Mariia Tokovenko
Ceramics Artist
Jersey City
Mari is a ceramics artist and pottery teacher based in New York. She works from her studio at Project Studios in Hoboken, where she hand-builds and wheel-throws between teaching semester-long courses, one-time workshops, and handbuilding classes. Her signature long-handle cups and matcha sets have been sold at the Brooklyn Museum store. Her sculptural work is fired using raku — a process defined by fire, unpredictability, and what survives both. She has been working with clay for six years and is still not done figuring out what it can hold.
RAKU
I work in ceramics — wheel-throwing, hand-building, raku firing — but what I'm really making is a record of what survives heat.

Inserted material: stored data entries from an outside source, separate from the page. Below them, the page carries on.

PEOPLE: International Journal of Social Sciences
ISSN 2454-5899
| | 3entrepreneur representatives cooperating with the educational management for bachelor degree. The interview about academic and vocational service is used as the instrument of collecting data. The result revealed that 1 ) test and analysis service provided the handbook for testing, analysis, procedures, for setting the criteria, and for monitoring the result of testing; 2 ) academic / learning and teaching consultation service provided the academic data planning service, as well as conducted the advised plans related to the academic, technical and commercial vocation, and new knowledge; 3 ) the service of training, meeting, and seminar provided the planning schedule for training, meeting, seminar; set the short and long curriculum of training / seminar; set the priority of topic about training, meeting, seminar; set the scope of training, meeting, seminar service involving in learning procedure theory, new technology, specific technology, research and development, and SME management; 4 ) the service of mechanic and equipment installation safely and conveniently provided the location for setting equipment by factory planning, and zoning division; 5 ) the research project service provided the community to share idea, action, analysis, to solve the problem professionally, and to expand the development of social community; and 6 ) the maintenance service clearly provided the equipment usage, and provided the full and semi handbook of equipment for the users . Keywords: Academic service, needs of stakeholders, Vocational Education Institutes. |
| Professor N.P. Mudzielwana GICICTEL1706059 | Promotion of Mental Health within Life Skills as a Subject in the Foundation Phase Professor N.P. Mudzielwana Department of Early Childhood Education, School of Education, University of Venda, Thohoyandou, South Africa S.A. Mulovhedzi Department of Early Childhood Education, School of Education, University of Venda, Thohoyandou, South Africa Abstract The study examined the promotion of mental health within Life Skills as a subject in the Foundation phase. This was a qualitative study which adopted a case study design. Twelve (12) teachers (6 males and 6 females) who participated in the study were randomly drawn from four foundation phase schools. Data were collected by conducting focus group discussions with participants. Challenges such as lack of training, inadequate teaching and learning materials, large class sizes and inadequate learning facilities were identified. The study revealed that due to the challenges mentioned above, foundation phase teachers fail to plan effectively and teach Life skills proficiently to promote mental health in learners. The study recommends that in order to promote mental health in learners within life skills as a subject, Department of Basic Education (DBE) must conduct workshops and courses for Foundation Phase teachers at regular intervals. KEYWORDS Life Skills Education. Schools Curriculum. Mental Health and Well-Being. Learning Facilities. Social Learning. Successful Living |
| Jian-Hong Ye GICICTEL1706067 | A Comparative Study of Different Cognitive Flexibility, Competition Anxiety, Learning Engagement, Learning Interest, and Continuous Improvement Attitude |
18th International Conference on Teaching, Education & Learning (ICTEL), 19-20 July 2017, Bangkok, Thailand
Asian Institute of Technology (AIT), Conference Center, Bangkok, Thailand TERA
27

My most recent sculptures were fired using my own hair as combustible material. In raku, organic matter burns away during firing and leaves smoke trails permanently embedded in the clay. Horsehair is the standard material. I used my own. The difference mattered: I wanted to leave something literally of myself in the work — not a mark I made, but a mark the fire made out of me. I've worked with clay for six years and have taught wheel-throwing in New York for several of them. Teaching has shown me that clay holds memory — the memory of hands, of pressure, of what we do with care and what we do in haste. My own practice has become a way of processing what I cannot hold any other way: old selves, old places, loss. My father died in Ukraine. The smoke moving through these pieces has somewhere to go. The long-handle cups I make and sell are the other side of this — objects built for intimacy, for the daily ritual of being chosen by someone who wanted exactly this.